THE PROBLEM:
All of the listing is to be written out word for word, with the pictures left out.

INPUT DATA:
....................
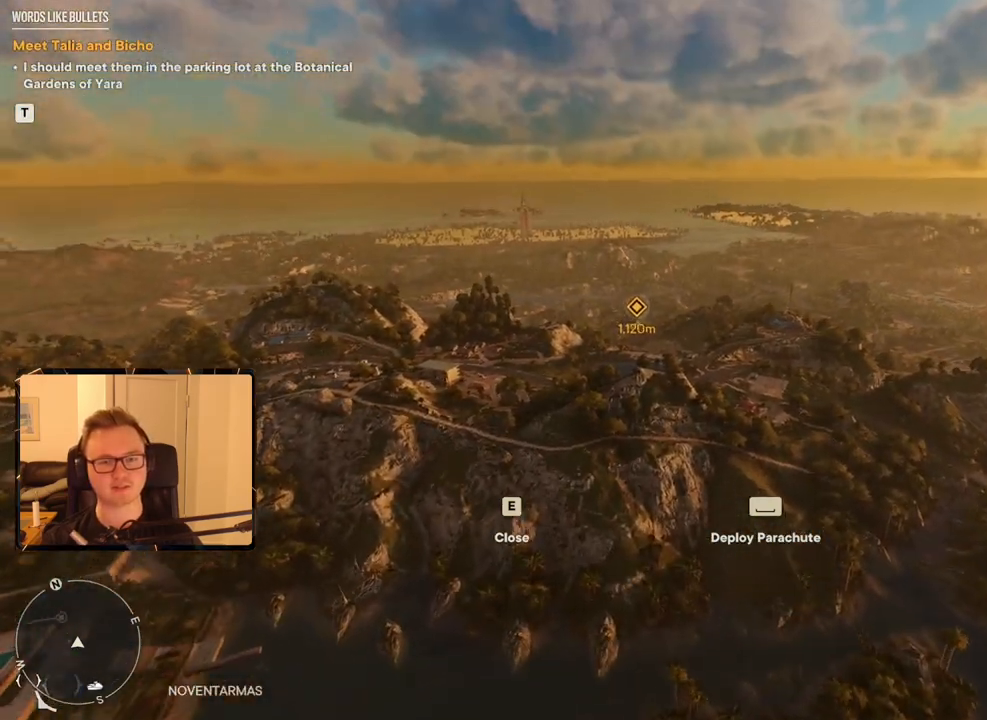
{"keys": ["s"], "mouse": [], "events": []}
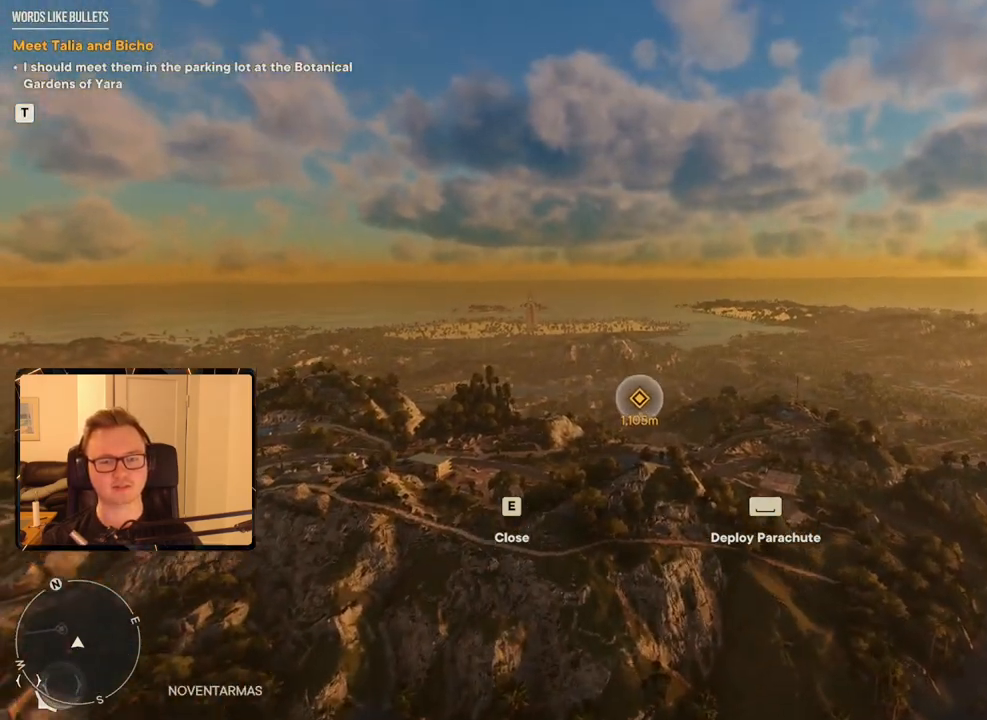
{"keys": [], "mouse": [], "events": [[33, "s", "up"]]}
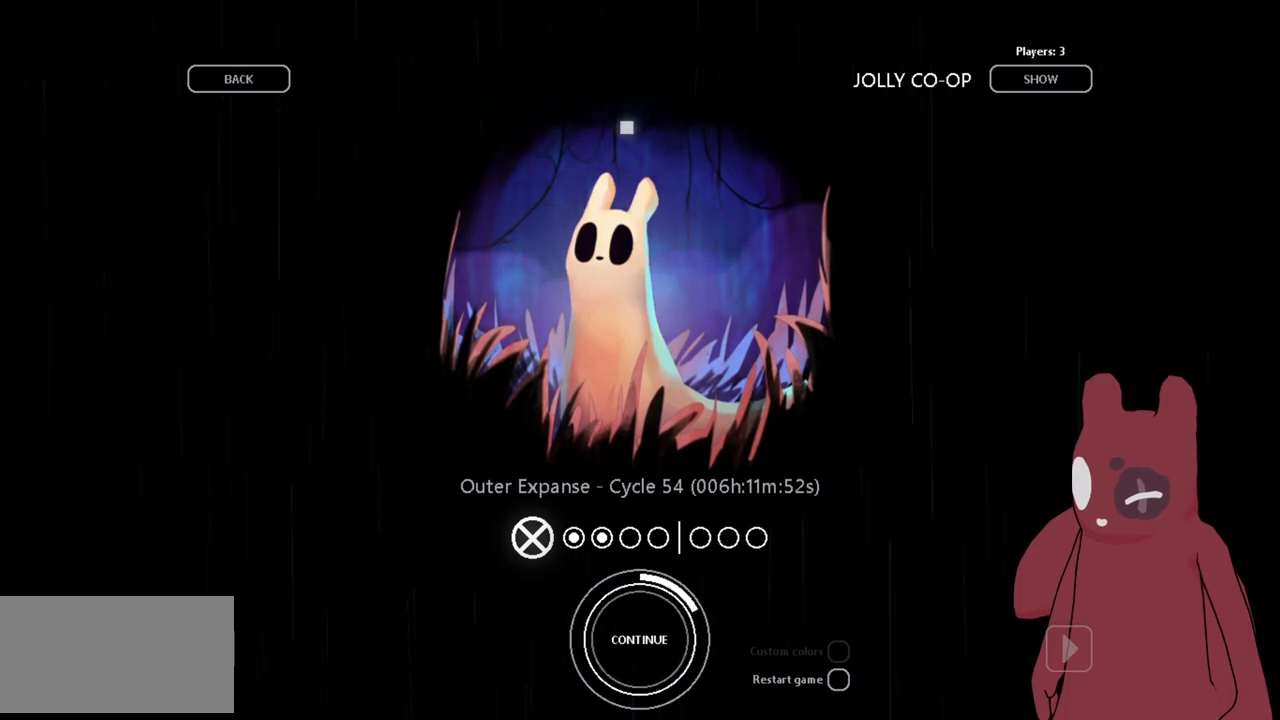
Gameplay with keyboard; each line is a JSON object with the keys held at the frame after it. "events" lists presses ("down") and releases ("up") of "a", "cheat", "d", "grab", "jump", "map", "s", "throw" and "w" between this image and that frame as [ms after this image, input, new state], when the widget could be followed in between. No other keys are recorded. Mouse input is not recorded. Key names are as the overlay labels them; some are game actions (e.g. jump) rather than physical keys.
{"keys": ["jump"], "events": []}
....................
RESULT OF THE EXERCISE:
{"keys": ["s"], "mouse": [], "events": []}
{"keys": [], "mouse": [], "events": [[33, "s", "up"]]}
Gameplay with keyboard; each line is a JSON object with the keys held at the frame after it. "events" lists presses ("down") and releases ("up") of "a", "cheat", "d", "grab", "jump", "map", "s", "throw" and "w" between this image and that frame as [ms after this image, input, new state], when the widget could be followed in between. No other keys are recorded. Mouse input is not recorded. Key names are as the overlay labels them; some are game actions (e.g. jump) rather than physical keys.
{"keys": ["jump"], "events": []}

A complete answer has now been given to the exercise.